To achieve this, the source believes that the event’s content should focus deeply on the athletes. One push that the WNBA has made recently is telling the story of its players and how they achieved their dreams – like 2019 All-Star Game MVP Erica Wheeler. Although the Aurora Games produced memorable moments – with four plays from the event making ESPNW’s weekly top 10 list – it needs to capitalize on them through social media. Otherwise, the source thinks that it runs the risk of being unoriginal.

Journalist Erica Ayala had similar thoughts regarding the Aurora Games’ shortcomings. As a writer for The Athletic, Ayala attended the event as a media member, with the fact that something of this magnitude was happening in women’s sports sparking her interest.

However, once she arrived at the Times Union Center, that enthusiasm melted into worry.
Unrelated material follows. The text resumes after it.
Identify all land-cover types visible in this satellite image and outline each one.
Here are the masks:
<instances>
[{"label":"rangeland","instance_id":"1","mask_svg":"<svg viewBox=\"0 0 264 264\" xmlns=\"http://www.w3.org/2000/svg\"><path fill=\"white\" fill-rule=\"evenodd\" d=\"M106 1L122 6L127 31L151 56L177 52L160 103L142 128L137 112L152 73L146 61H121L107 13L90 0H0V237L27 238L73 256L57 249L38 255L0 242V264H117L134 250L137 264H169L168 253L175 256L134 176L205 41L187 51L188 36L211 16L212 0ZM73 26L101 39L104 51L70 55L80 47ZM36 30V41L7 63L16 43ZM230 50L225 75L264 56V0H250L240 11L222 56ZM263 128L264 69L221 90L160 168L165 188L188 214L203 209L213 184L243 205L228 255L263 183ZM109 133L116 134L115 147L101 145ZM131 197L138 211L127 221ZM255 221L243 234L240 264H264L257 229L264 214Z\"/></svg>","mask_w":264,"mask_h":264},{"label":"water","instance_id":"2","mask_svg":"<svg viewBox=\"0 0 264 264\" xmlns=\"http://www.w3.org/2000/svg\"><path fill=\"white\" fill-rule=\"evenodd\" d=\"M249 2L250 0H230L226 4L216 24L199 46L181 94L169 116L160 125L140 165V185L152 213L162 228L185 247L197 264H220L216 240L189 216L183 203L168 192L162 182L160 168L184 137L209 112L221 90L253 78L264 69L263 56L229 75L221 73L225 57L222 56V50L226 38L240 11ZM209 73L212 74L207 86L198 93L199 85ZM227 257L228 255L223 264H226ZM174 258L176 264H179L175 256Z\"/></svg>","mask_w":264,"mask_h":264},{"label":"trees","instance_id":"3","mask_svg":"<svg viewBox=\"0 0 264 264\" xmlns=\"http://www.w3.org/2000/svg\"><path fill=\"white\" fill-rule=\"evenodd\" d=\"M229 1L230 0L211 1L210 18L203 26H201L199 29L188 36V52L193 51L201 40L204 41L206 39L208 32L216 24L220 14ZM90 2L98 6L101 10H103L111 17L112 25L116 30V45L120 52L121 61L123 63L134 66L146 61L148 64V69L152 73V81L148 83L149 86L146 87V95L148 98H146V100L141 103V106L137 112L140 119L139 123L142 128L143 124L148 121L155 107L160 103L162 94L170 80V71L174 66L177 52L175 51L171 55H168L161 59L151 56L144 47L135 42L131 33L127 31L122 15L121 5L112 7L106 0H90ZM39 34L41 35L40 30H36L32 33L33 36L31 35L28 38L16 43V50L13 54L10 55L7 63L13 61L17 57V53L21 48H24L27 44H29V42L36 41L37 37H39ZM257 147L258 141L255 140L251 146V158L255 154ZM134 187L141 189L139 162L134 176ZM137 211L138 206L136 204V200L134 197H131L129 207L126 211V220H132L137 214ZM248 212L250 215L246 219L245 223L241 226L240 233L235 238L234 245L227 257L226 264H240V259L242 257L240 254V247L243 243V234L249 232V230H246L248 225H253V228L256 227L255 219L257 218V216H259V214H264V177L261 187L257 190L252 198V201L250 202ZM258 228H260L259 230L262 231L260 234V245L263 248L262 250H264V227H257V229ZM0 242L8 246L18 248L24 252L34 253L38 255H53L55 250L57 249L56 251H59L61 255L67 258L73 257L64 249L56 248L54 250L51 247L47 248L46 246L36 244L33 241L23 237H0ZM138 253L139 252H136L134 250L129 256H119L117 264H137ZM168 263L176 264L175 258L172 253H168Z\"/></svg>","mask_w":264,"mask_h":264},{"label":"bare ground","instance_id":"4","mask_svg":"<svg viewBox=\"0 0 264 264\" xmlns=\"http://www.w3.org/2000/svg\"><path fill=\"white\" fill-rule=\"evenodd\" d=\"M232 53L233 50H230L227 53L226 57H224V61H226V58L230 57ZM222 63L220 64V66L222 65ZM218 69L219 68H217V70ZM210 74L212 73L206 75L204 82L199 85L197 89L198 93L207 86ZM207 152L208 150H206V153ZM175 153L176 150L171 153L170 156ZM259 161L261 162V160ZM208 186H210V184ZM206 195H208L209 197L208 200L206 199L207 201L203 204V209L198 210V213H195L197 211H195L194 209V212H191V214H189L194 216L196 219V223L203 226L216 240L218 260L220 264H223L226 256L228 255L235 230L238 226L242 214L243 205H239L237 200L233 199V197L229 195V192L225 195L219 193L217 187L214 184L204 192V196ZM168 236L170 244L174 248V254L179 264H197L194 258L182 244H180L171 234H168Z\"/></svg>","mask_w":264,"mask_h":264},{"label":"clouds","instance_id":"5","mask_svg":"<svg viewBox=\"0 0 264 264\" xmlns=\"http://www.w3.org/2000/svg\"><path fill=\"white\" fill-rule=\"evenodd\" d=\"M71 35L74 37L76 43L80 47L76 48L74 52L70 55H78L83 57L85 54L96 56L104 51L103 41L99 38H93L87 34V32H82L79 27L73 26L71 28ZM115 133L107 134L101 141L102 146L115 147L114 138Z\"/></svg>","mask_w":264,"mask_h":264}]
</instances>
READ MORE: Tennis’s Next Big Star? Call Her Coco

At the Aurora Games, Ayala noted the venue’s poor conditions – despite the $25 million renovation project. When covering the women’s basketball event, she noticed condensation around the court – creating unusually difficult conditions for both players and the media. Instead of a seamless transition from hardwood to ice for basketball and ice hockey/skating events, she felt it was unnecessarily challenging – and affected their preparation.

Similar to others at the event, Ayala felt a disconnect between spectators and the general public. Her impression was that only select media and people knew about the Aurora Games. With poor marketing outreach and underwhelming facility conditions, she believes that what could’ve been a banner moment for women’s sports instead brought more questions than proclamations.

“[The media members] knew that there was this thing called the Aurora Games, but it was a little bit difficult,” said Ayala. “You had to do your due diligence to find out what the Aurora Games was. I think that there was a missed opportunity to have the athletes truly be prepared to be ambassadors for the [Aurora] Games and use their social media and different outlets and word of mouth that way to promote the game.”

Solomon recognized that the first edition of the Aurora Games was not perfect, but believes that its launch is a step in the right direction for women’s sports.

“Is there room for improvement? Of course,” said Solomon. “I think that the athletes recognize that this was an event that was put together with the athletes in mind first, second and third. I think we delivered on that – in a fairly strong way.”

“The biggest takeaway is that we saw multiple generations of female athletes all coming together from all over the world, in one location, to celebrate the prowess and the entertainment value and the celebrity of the athletes and the power and finesse of their athletic achievements,” said Solomon. “We’ve brought a lot of focus to that. That’s got to be a positive in the overall scheme of things – and certainly lay the groundwork for doing a lot more of that in the future.”